Product Principles are the fundamental values that we use to validate every action, decision, or move the product team makes.
They complement our Product Vision (where we want to go), Product Strategy (what we’ll do) and our KPIs (have we been successful) by outlining how we’ll get there.
We believe that Sourcegraph will be a long-term enduring business to achieve our goal of making it so everyone can code. To support this, we should not build any feature that encourages short-term usage but may have a detrimental impact on our reputation or perception with our users. These include features considered dark or anti-patterns (e.g. default opt-ins, misleading UX) as well as intrusive or disruptive user notifications (e.g. hard to dismiss banners, context-unaware pop-ups etc.).
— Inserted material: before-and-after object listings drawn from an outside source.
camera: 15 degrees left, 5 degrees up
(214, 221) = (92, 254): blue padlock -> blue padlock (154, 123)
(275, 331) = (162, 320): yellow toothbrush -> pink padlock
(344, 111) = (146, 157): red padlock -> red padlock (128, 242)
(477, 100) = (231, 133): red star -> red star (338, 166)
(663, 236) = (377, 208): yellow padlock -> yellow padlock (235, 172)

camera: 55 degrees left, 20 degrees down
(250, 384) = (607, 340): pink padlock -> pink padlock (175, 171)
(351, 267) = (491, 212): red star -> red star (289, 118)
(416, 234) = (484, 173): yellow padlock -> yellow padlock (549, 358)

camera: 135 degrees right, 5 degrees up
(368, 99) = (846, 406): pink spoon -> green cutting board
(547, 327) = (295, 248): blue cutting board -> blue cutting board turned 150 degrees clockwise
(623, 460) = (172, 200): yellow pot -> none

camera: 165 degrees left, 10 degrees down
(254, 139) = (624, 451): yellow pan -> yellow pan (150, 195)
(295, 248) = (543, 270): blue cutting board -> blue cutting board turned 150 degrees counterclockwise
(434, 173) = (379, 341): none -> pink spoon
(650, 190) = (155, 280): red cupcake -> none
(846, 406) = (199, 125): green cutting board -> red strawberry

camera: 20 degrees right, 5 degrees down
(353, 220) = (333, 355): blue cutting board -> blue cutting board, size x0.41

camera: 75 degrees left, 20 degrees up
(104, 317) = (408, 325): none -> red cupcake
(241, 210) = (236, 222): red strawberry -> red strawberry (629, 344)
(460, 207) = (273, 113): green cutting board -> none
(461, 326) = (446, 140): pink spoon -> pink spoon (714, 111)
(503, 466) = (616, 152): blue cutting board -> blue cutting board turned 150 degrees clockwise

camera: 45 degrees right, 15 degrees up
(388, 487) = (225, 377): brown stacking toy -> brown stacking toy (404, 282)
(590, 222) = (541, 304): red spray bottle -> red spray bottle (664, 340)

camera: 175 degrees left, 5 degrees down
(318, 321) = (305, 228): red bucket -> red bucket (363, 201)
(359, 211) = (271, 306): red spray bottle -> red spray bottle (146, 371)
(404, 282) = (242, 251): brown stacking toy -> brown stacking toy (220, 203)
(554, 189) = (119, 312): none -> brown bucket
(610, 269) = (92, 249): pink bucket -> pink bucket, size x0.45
We believe that our growth will be driven by solving developer’s painpoints and making them more productive. We don’t need to rely on any cheap tricks or “hacks” to drive our business.
Each project, no matter how long-running, needs to plan to ship something in each release. The “something” depends on the project. We strongly prefer for it to be a minimal viable feature that is enabled by default. The next best thing is to ship something that is feature-flagged off by default. When possible, larger features should be merged mid-cycle to solicit feedback from the team and customers before the release is cut. The reason for this is to avoid going for too long without customer feedback (from users trying it) or even technical/product feedback (from performing the diligent work of polishing it to be ready to release). Lacking these critical checks means we will end up building something that doesn’t solve people’s problems or that is over-built.
When we have relaxed this in the past, the results have been bad and the overwhelming feedback from retrospectives has been to release regularly.